DATASET SECTION »
-*-

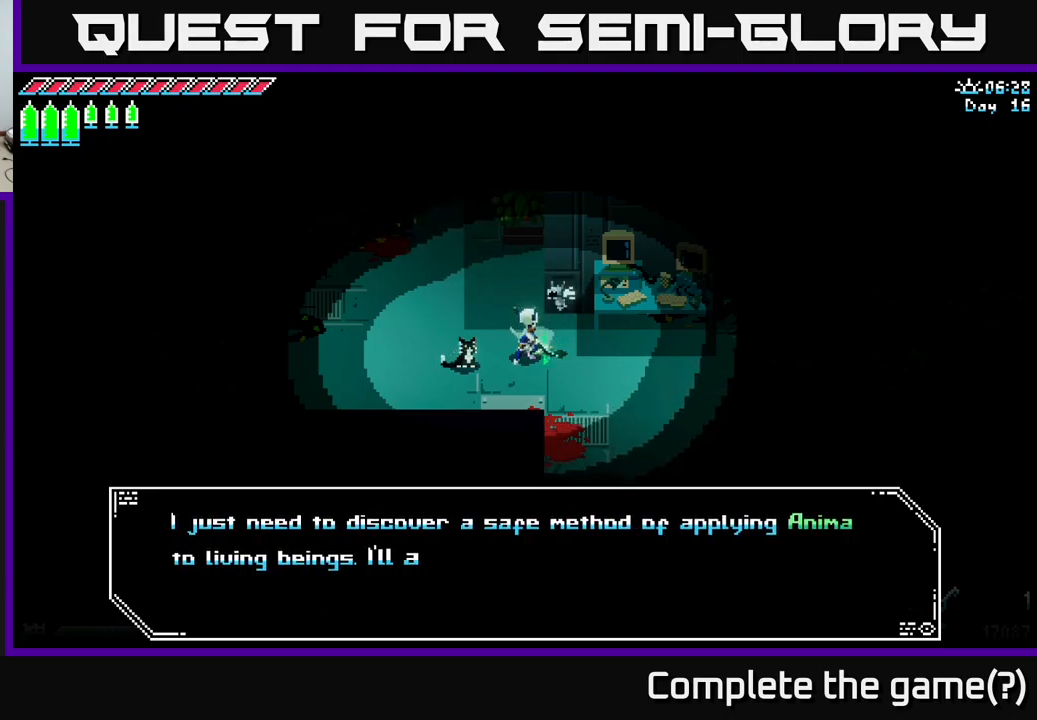
{"buttons": [], "left_stick": "center", "right_stick": "center", "events": []}
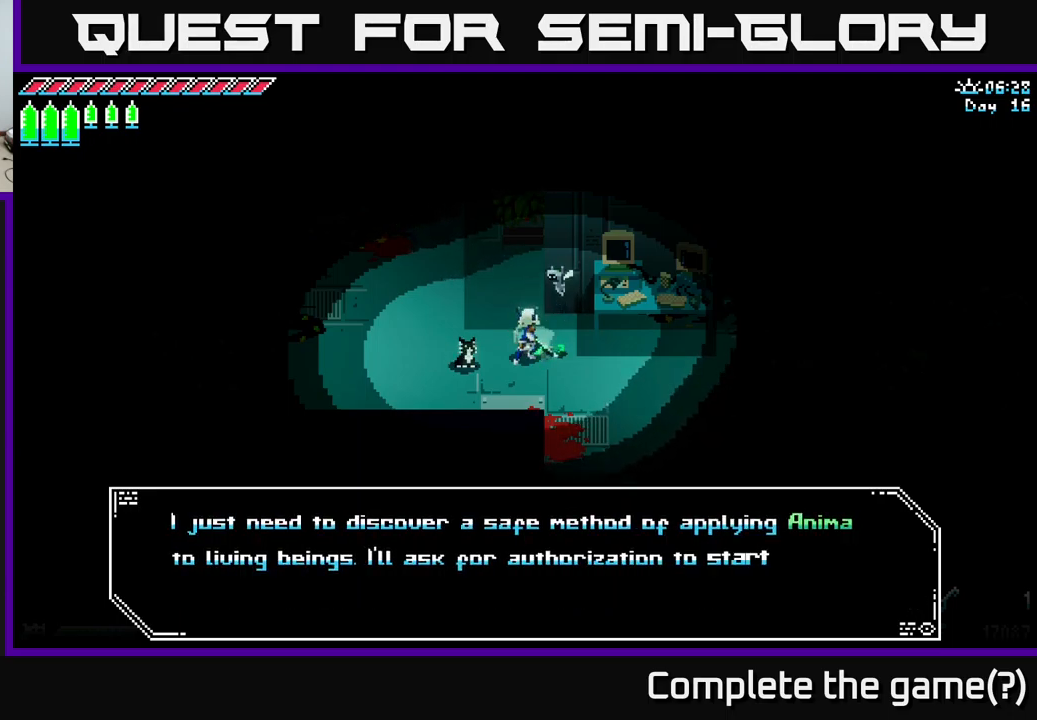
{"buttons": [], "left_stick": "center", "right_stick": "center", "events": []}
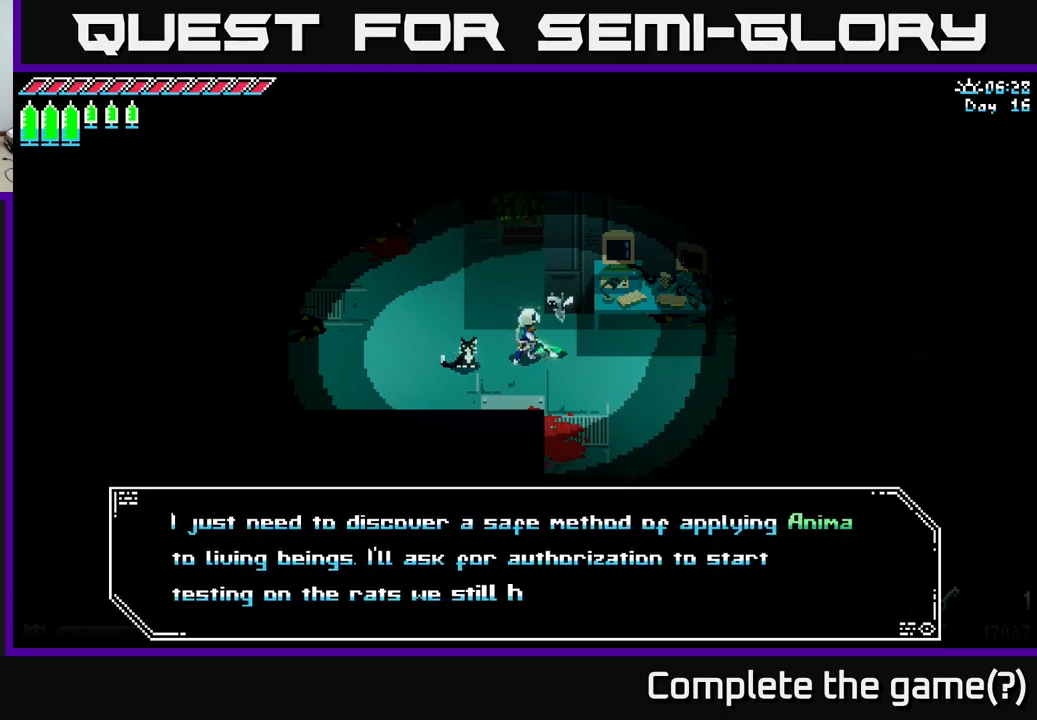
{"buttons": [], "left_stick": "center", "right_stick": "center", "events": []}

-*-

The full data, repeated exactly and stripped of its pictures, is the expected answer.

TASK OUTPUT »
{"buttons": [], "left_stick": "center", "right_stick": "center", "events": []}
{"buttons": [], "left_stick": "center", "right_stick": "center", "events": []}
{"buttons": [], "left_stick": "center", "right_stick": "center", "events": []}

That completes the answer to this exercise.